Ce jeudi matin, après l’assemblée générale interprofessionnelle, à Sin-le-Noble, plein de gens que je n’avais jamais vus ont témoigné que, dans leur entreprise, ils sont seuls ou juste quelques-uns, quatre ou dix, à faire grève. C’est le rôle des organisations syndicales d’aller dans ces entreprises pour redire que tout le monde est concerné. Qu’il ne faut pas se laisser berner. Et surtout pas se laisser embarquer dans des solutions individualistes ni dans les divisions orchestrées actuellement. Les manifs, c’est bien, ça regonfle le moral. La participation est très importante, tant le 5 que cette semaine. Nous serons attentifs le 17. Mais ça ne suffit pas. C’est la grève pour bloquer l’économie et les appels au secours du grand patronat qui feront plier le gouvernement. Le PTB a su faire reculer le projet gouvernemental. Rien n’est inéluctable. La grève générale ne se décrète pas, elle doit se mettre en œuvre.
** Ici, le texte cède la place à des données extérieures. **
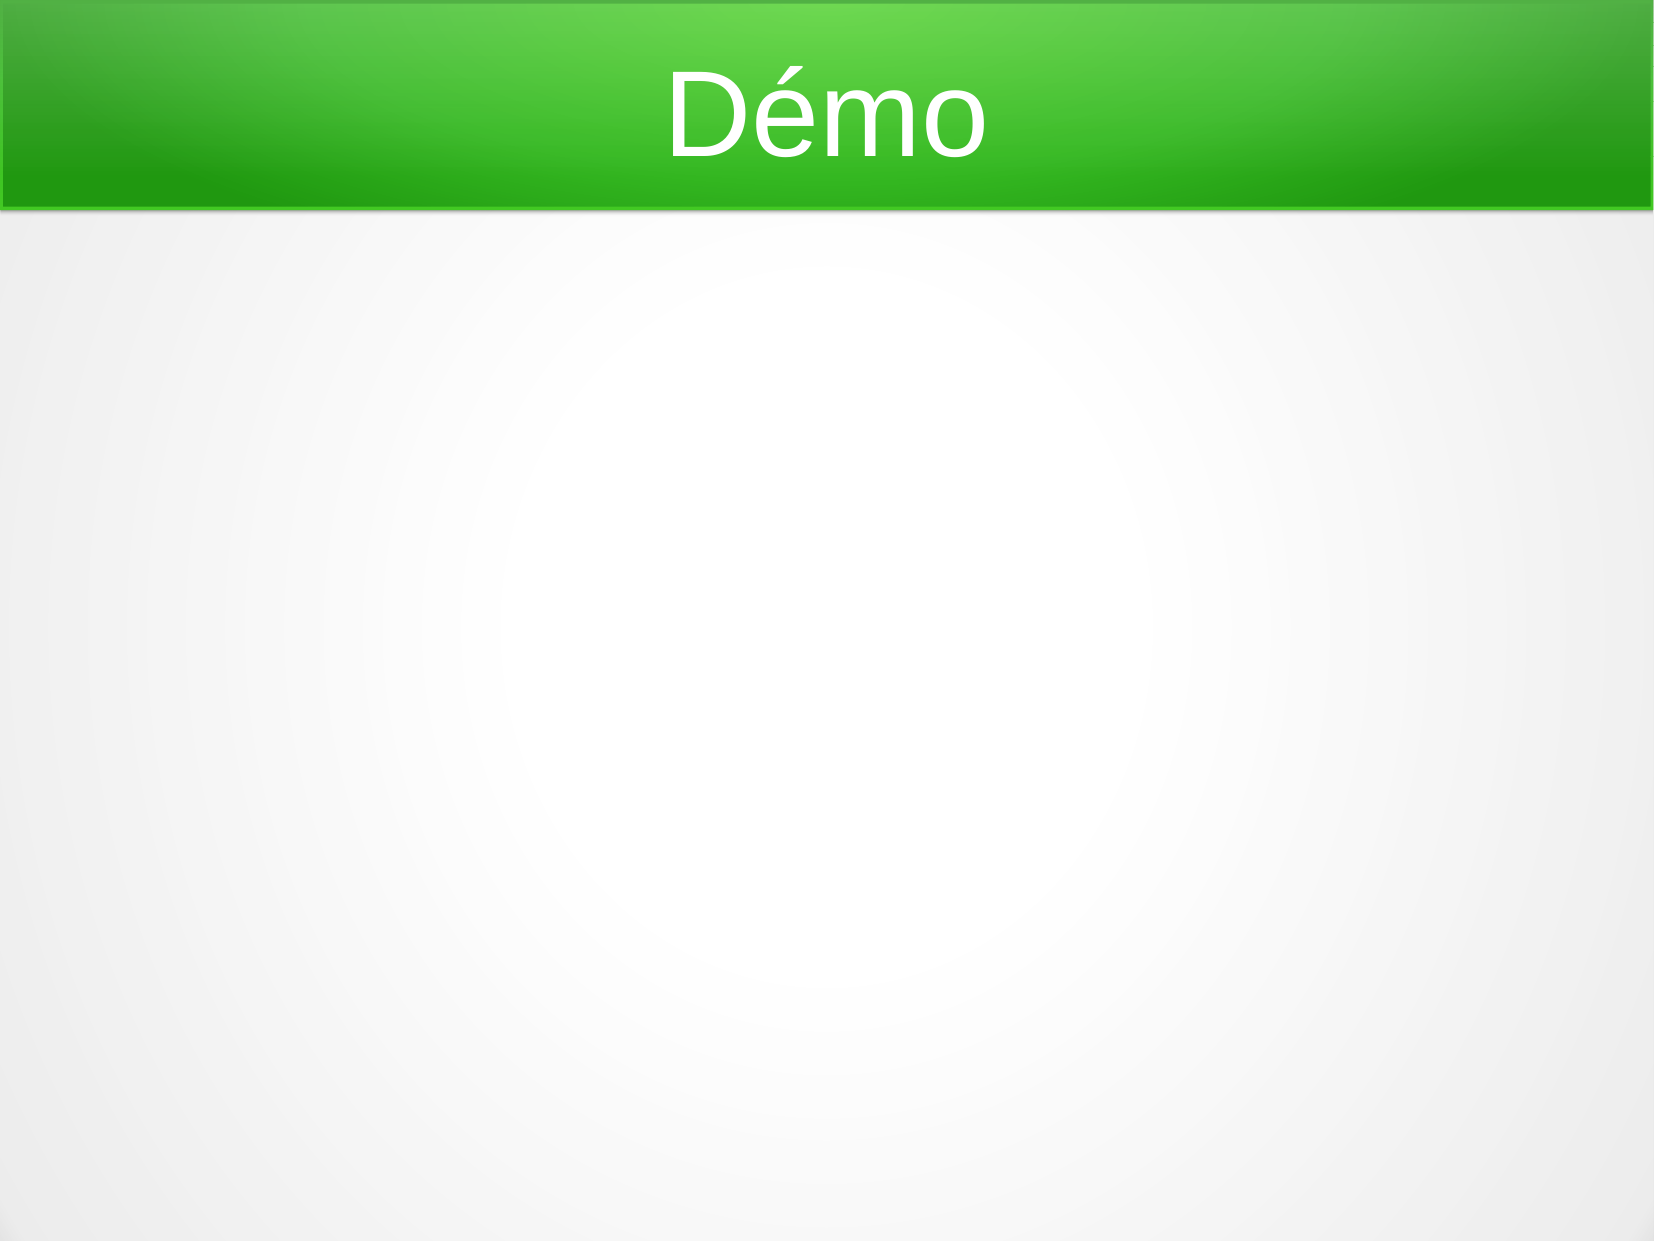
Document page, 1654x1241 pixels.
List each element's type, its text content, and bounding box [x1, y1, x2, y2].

title Démo [82, 45, 1571, 183]
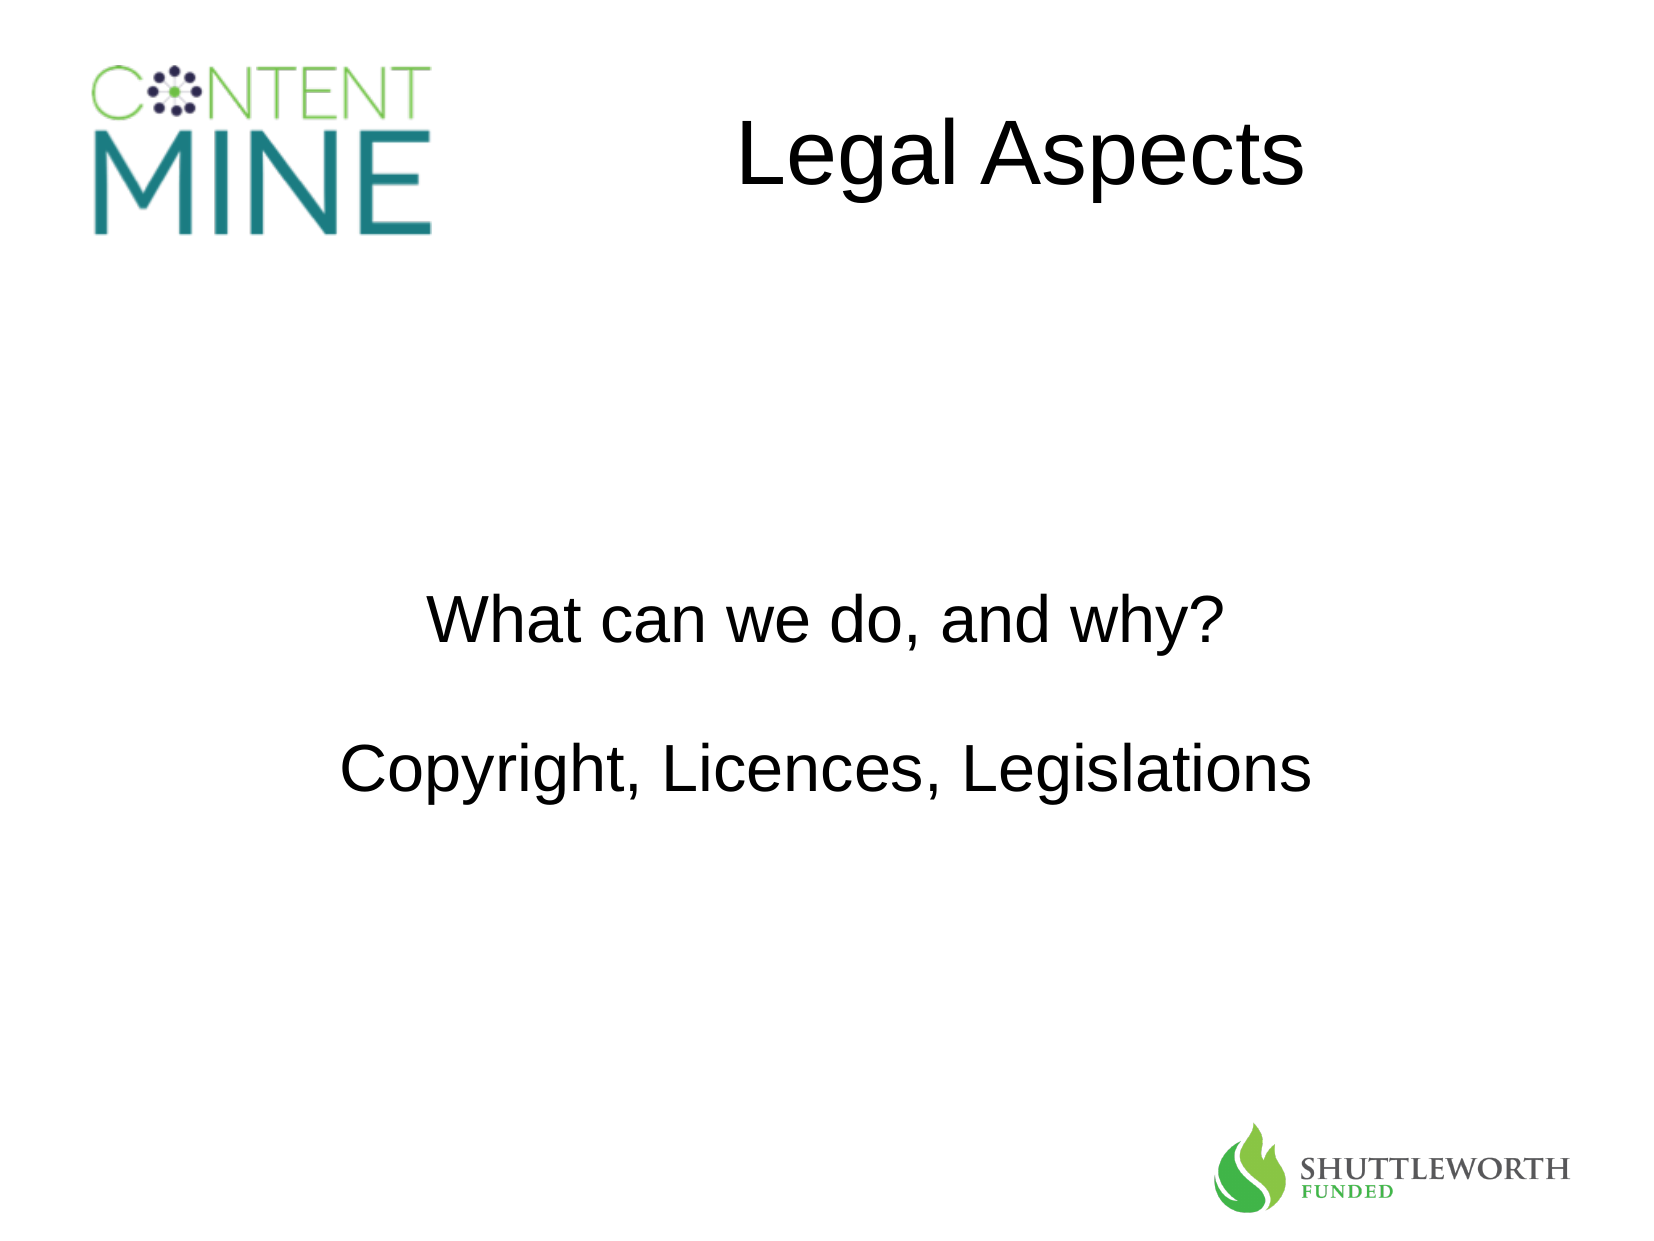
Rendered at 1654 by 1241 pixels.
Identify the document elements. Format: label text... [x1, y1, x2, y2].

picture [1200, 1112, 1581, 1222]
picture [91, 64, 432, 236]
title Legal Aspects [472, 49, 1571, 257]
subtitle What can we do, and why? Copyright, Licences, Legislations [82, 377, 1571, 1010]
Le point pour mes petits-enfants

Édouard Philippe promet une « règle d’or » selon laquelle la valeur du point-retraite ne baissera pas. Mais de quelle valeur parle-t-il ? Car, il y a deux valeurs du point : la valeur d’achat et la valeur de service, aussi appelée « de rendement ». La première (valeur d’achat) est le montant en euros nécessaire pour acquérir un point comptant pour la retraite. La seconde (valeur de service) est la valeur de conversion en euros de ce point au moment du départ en retraite. Plus la valeur d’achat augmentera (et c’est peut-être de celle-là dont parle le Premier ministre), moins le salarié obtiendra de points. C’est automatique (contrairement aux antibiotiques). Selon que la valeur d’achat d’un point est de 10 euros, 11 euros ou 12 euros, le nombre de points obtenus avec 1 000 euros de salaire n’est pas le même. Ce nombre baisse. Et donc, avec moins de points - même à valeur de service constante - on aura moins de retraite. Si, comme l’a annoncé ce gouvernement, le montant total des sommes allouées aux retraites ne peut augmenter (pas question, a-t-il dit, de dépasser le seuil actuel de 14 % du PIB) et que le nombre de retraités augmente, comme c’est prévisible, forcément les décideurs augmenteront la valeur d’achat du point, et plus cette valeur d’achat du point augmentera, moins les retraités obtiendront de points et plus le rendement final baissera. Autrement dit, plus les pensions seront basses. Voilà, à mon avis, un bon problème de mathématiques à soumettre à Jade, Éliot et même Félix. En plus, cela les concerne en tant que futurs retraités.